With such promising results from his Master’s research, Wasitha certainly couldn’t stop there. With the introduction of Dal AC’s PhD program, Wasitha was accepted into the program and will continue on the same research track. His ultimate goal is to collect more evidence to support his hypothesis and develop a ‘synbiotic’ functional food - a mixture of fruit-derived naturally occurring plant chemicals and suitable probiotic bacteria, capable of cancer risk reduction in certain risk groups. He hopes his research will help the local agri-food industry to develop many probiotics-based functional foods.
“My research will be an important invention to utilize phytochemicals for cancer prevention,” Wasitha says. “The research approach is novel and will change the course of scientific studies trying to utilize certain food molecules for disease prevention.”
A program of graduate scholarship
While funding can often be a significant barrier for students wishing to pursue advanced level studies, the Faculty of Agriculture has announced new graduate scholarship support made possible by generous support from the BMO Financial Group.
The BMO Financial Group Graduate Scholarship in Agriculture supports the attraction and retention of top graduate students to the Agricultural Campus. This scholarship support of $250,000 will be instrumental in the development of the next generation of researchers in agriculture.
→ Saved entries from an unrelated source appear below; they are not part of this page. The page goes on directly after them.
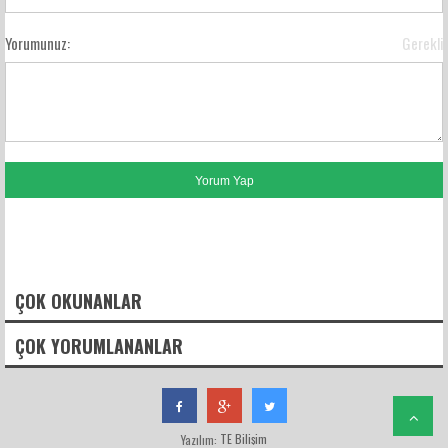
Yorumunuz:
Gerekli
FACEBOOK YORUMLARI
ÇOK OKUNANLAR
ÇOK YORUMLANANLAR
TE Bilişim
Yazılım: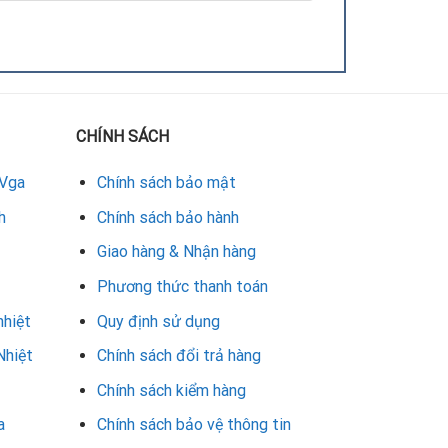
CHÍNH SÁCH
 Vga
Chính sách bảo mật
h
Chính sách bảo hành
nh ổn định, mượt mà như mới.
Giao hàng & Nhận hàng
Phương thức thanh toán
nhiệt
Quy định sử dụng
ách hàng sẽ nhận được:
Nhiệt
Chính sách đổi trả hàng
Chính sách kiểm hàng
a
Chính sách bảo vệ thông tin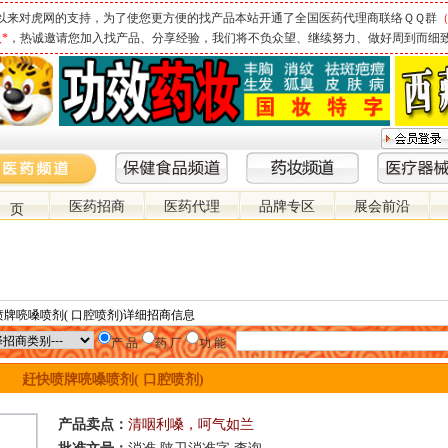
以来对虎网的支持，为了使您更方便的找产品本站开通了全国医药代理商联络ＱＱ群
（
*
，热诚邀请您加入找产品、分享经验，我们将不负众望、继续努力、做好周到而细
医药招商
医药代理
品牌专区
展会前沿
 页
喷牌喨嗓喷剂( 口腔喷剂)详细招商信息
产 品
药 厂
功 能
赶快喷牌喨嗓喷剂( 口腔喷剂)
产品卖点：
清咽利嗓，呵气如兰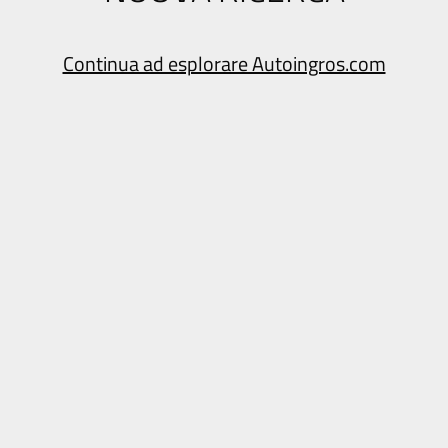
Continua ad esplorare Autoingros.com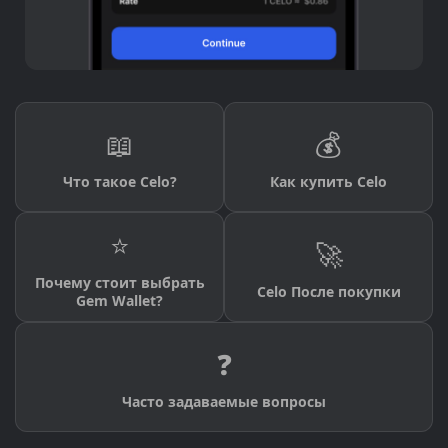
📖
💰
Что такое Celo?
Как купить Celo
⭐
🚀
Почему стоит выбрать
Celo После покупки
Gem Wallet?
❓
Часто задаваемые вопросы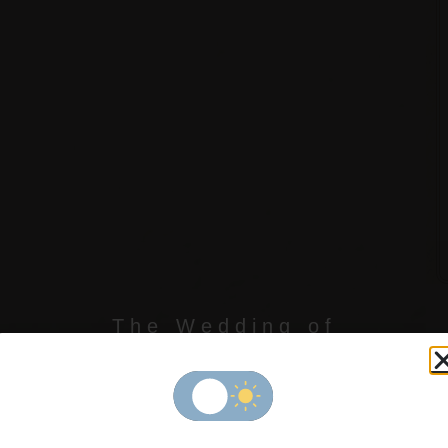
The Wedding of
Asih & Iqr
" 
pa
h
ya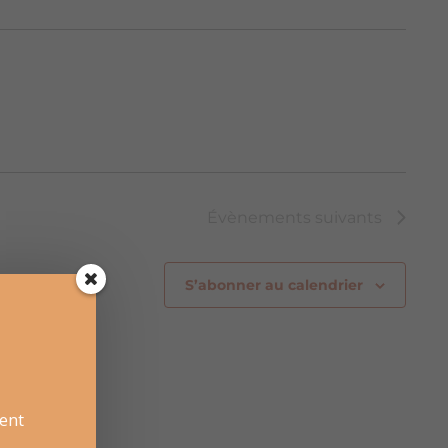
Évènements
suivants
S’abonner au calendrier
ent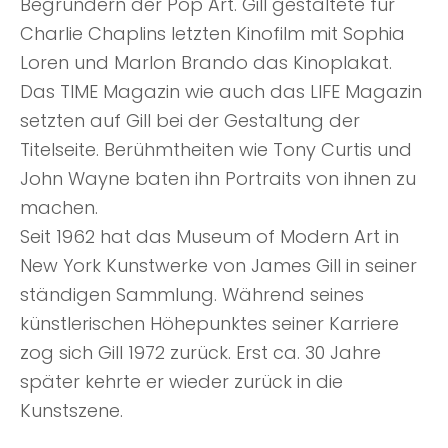
Begründern der Pop Art. Gill gestaltete für
Charlie Chaplins letzten Kinofilm mit Sophia
Loren und Marlon Brando das Kinoplakat.
Das TIME Magazin wie auch das LIFE Magazin
setzten auf Gill bei der Gestaltung der
Titelseite. Berühmtheiten wie Tony Curtis und
John Wayne baten ihn Portraits von ihnen zu
machen.
Seit 1962 hat das Museum of Modern Art in
New York Kunstwerke von James Gill in seiner
ständigen Sammlung. Während seines
künstlerischen Höhepunktes seiner Karriere
zog sich Gill 1972 zurück. Erst ca. 30 Jahre
später kehrte er wieder zurück in die
Kunstszene.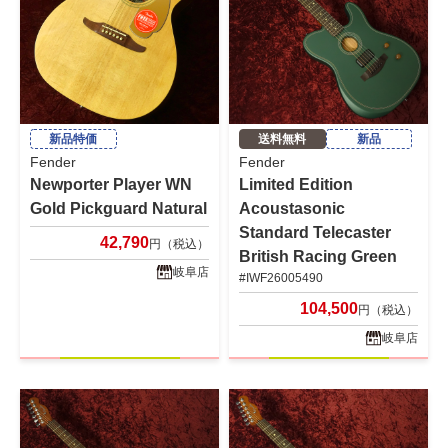
新品特価
送料無料
新品
Fender
Fender
Newporter Player WN
Limited Edition
Gold Pickguard Natural
Acoustasonic
Standard Telecaster
42,790
円（税込）
British Racing Green
岐阜店
#IWF26005490
104,500
円（税込）
岐阜店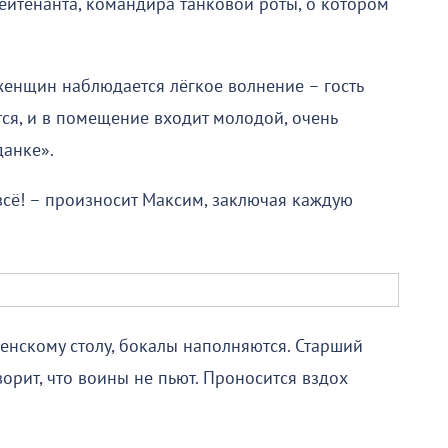
ейтенанта, командира танковой роты, о котором
 женщин наблюдается лёгкое волнение – гость
ся, и в помещение входит молодой, очень
данке».
 всё! – произносит Максим, заключая каждую
енскому столу, бокалы наполняются. Старший
ворит, что воины не пьют. Проносится вздох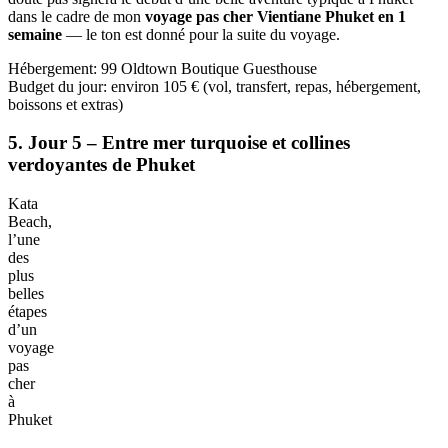
Dégustation
de
spécialités
locales
dans
un
food
court
de
Phuket
En fin de journée, je m’arrête au food court local pour un pad thaï
brûlant et des mango sticky rice bien sucrés, avant de me laisser
happer par l’ambiance nocturne. Les lumières s’allument, la musique
monte et les sourires thaïlandais illuminent les rues. Une grande
douceur, exotisme et simplicité pour cette première soirée qui je n’en
doute pas signera le début d’une belle aventure typique à Phuket
dans le cadre de mon
voyage pas cher Vientiane Phuket en 1
semaine
— le ton est donné pour la suite du voyage.
Hébergement: 99 Oldtown Boutique Guesthouse
Budget du jour: environ 105 € (vol, transfert, repas, hébergement,
boissons et extras)
5. Jour 5 – Entre mer turquoise et collines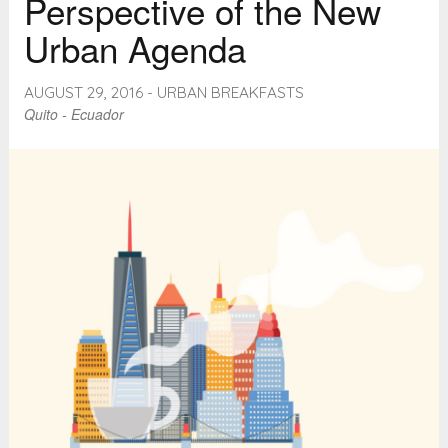
Perspective of the New
Urban Agenda
AUGUST 29, 2016 - URBAN BREAKFASTS
Quito - Ecuador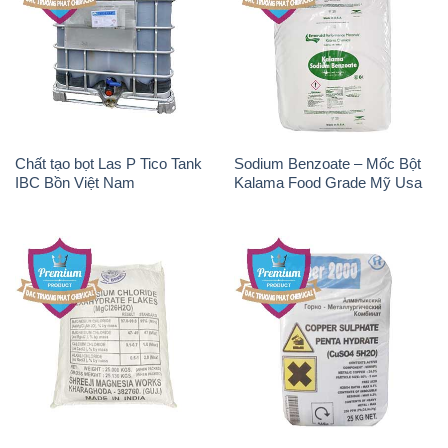
Chất tạo bọt Las P Tico Tank
Sodium Benzoate – Mốc Bột
IBC Bồn Việt Nam
Kalama Food Grade Mỹ Usa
“BMO is proud to be Canada’s leading agriculture bank and to partner with Dalhousie University for The BMO Financial Group Graduate Scholarship in Agriculture,” says Lynda Taylor, senior president, Atlantic provinces division, North American personal & business banking. “These scholarships will support exceptional students working in the agricultural field that will transform agricultural research for the whole region and beyond,”
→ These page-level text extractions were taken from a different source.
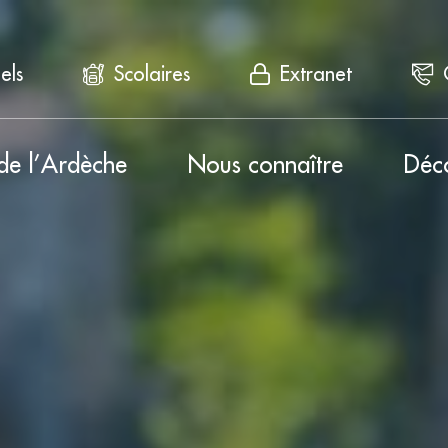
els
Scolaires
Extranet
de l’Ardèche
Nous connaître
Déc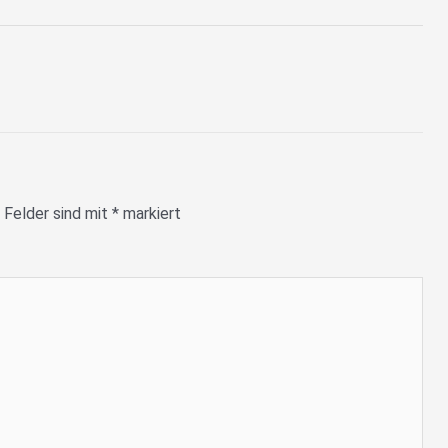
 Felder sind mit
*
markiert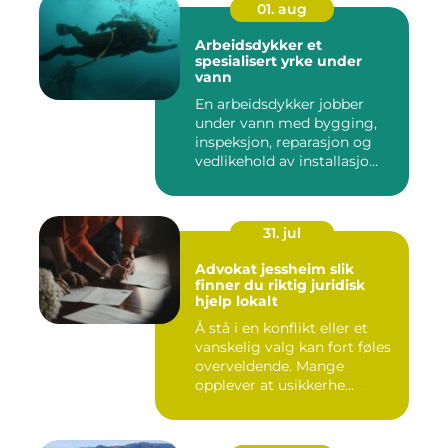
01. aug
Arbeidsdykker et
spesialisert yrke under
vann
En arbeidsdykker jobber
under vann med bygging,
inspeksjon, reparasjon og
vedlikehold av installasjo...
31. jul
Advokat jessheim slik
finner du riktig juridisk
hjelp lokalt
Å stå i en konflikt eller et
vanskelig valg kan fort føles
overveldende. Mange
opplever at usikkerhe...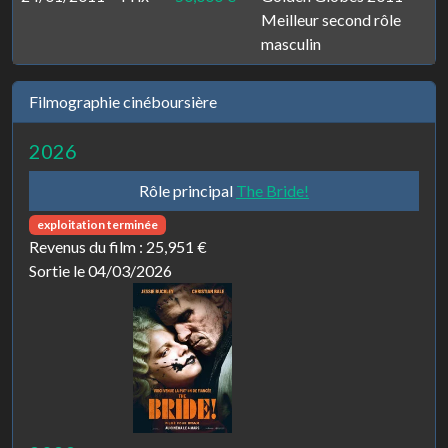
Meilleur second rôle
masculin
Filmographie cinéboursière
2026
Rôle principal
The Bride!
exploitation terminée
Revenus du film :
25,951 €
Sortie le 04/03/2026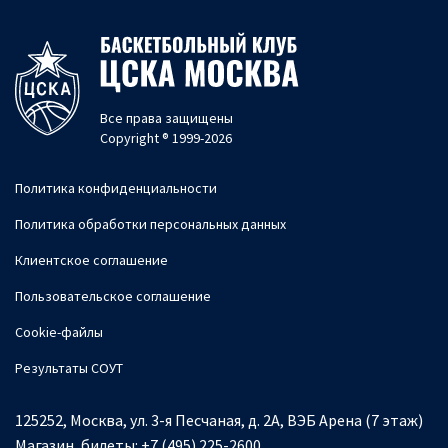
Все права защищены
Copyright ® 1999-2026
Политика конфиденциальности
Политика обработки персональных данных
Клиентское соглашение
Пользовательское соглашение
Cookie-файлы
Результаты СОУТ
125252, Москва, ул. 3-я Песчаная, д. 2А, ВЭБ Арена (7 этаж)
Магазин, билеты:
+7 (495) 225-2600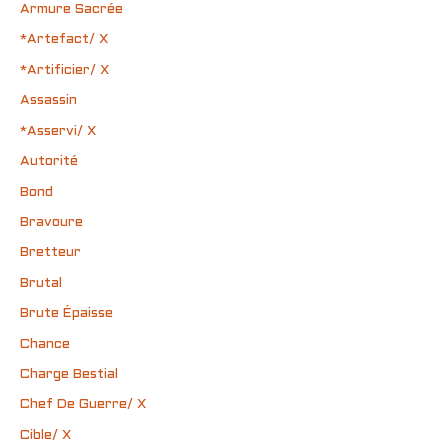
Armure Sacrée
*Artefact/ X
*Artificier/ X
Assassin
*Asservi/ X
Autorité
Bond
Bravoure
Bretteur
Brutal
Brute Épaisse
Chance
Charge Bestial
Chef De Guerre/ X
Cible/ X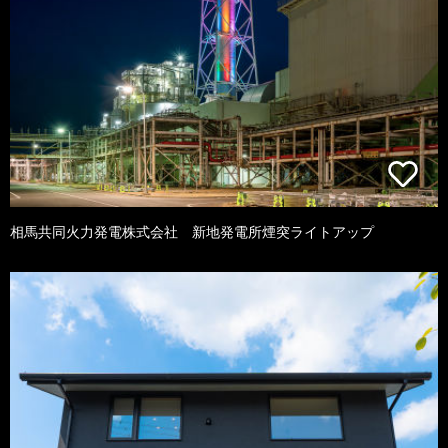
相馬共同火力発電株式会社 新地発電所煙突ライトアップ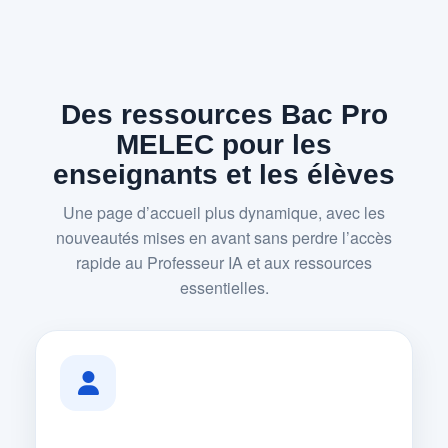
Des ressources Bac Pro
MELEC pour les
enseignants et les élèves
Une page d’accueil plus dynamique, avec les
nouveautés mises en avant sans perdre l’accès
rapide au Professeur IA et aux ressources
essentielles.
Graduate students Amy Harrington and Katie McCallum are the inaugural recipients of this support. Amy’s research is focused on biomedical scent detection with dogs and their use for ketosis detection in dairy cattle while Katie will focus on best management practices for silage production with a focus on mycotoxins.
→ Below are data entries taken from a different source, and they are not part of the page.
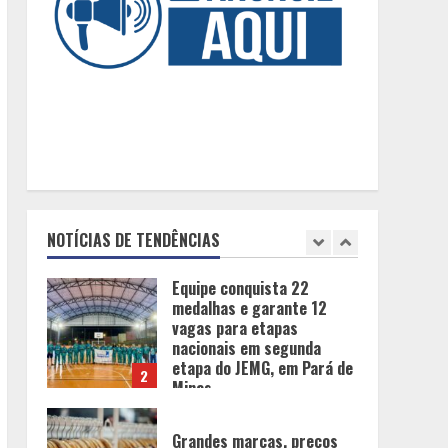
O esgotamento parental e
os “pais perfeitos” da
internet: Como a busca por
uma criação idealizada
afeta a saúde mental da
5
família
Tecnologia muda papel do
professor, que passa de
transmissor de conteúdo a
designer de experiências
NOTÍCIAS DE TENDÊNCIAS
de aprendizagem
1
Equipe conquista 22
medalhas e garante 12
vagas para etapas
nacionais em segunda
etapa do JEMG, em Pará de
2
Minas
Grandes marcas, preços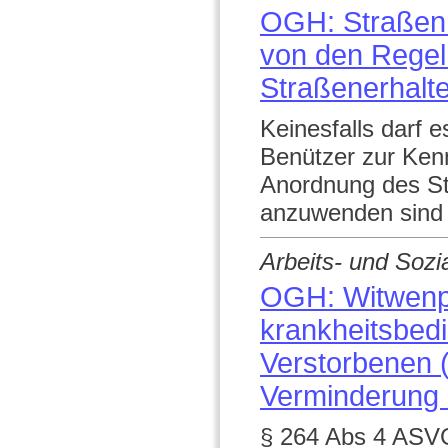
OGH: Straßen o
von den Rege
Straßenerhalt
Keinesfalls darf 
Benützer zur Kennt
Anordnung des St
anzuwenden sind
Arbeits- und Sozi
OGH: Witwenp
krankheitsbed
Verstorbenen (
Verminderung 
§ 264 Abs 4 ASVG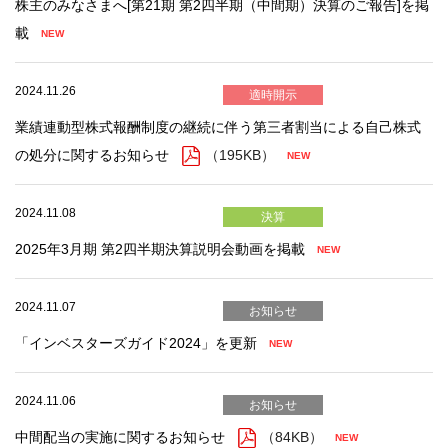
株主のみなさまへ[第21期 第2四半期（中間期）決算のご報告]を掲
載
2024.11.26
適時開示
業績連動型株式報酬制度の継続に伴う第三者割当による自己株式
の処分に関するお知らせ
（195KB）
2024.11.08
決算
2025年3月期 第2四半期決算説明会動画を掲載
2024.11.07
お知らせ
「インベスターズガイド2024」を更新
2024.11.06
お知らせ
中間配当の実施に関するお知らせ
（84KB）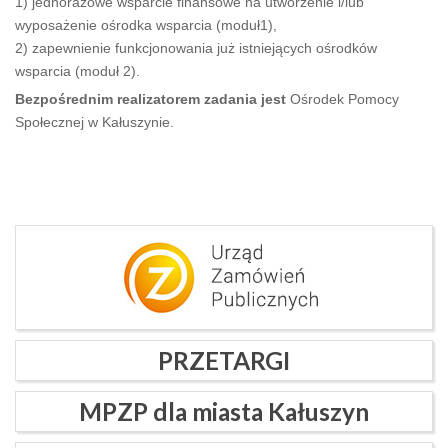
1) jednorazowe wsparcie finansowe na utworzenie i/lub
wyposażenie ośrodka wsparcia (moduł1),
2) zapewnienie funkcjonowania już istniejących ośrodków
wsparcia (moduł 2).
Bezpośrednim realizatorem zadania jest
Ośrodek Pomocy
Społecznej w Kałuszynie.
PRZETARGI
MPZP dla miasta Kałuszyn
To support his studies on plant-food flavonoids in reducing the risk of lung and liver cancers, Wasitha will receive the Dr. A. David Crowe Graduate Scholarship, established by Dr. Crowe to encourage higher education in the field of agriculture.
Dr. Crowe received doctoral training at Cornell University and later spent a 40-year career at the Kentville Research Station where he enjoyed a robust research career contributing greatly to the field of pomology.
The Dr. A David Crowe Graduate Scholarship, valued at $25,000 per year, supports PhD students who have the intention of living and working in Atlantic Canada.
“I am thankful to Dal AC and the sponsors of graduate scholarship and especially the Crowe Family for making my dream true,” Wasitha says. “Immediately after the PhD I will seek a postdoctoral opportunity to establish myself as an independent researcher. My ultimate goal is to become a professional food scientist.”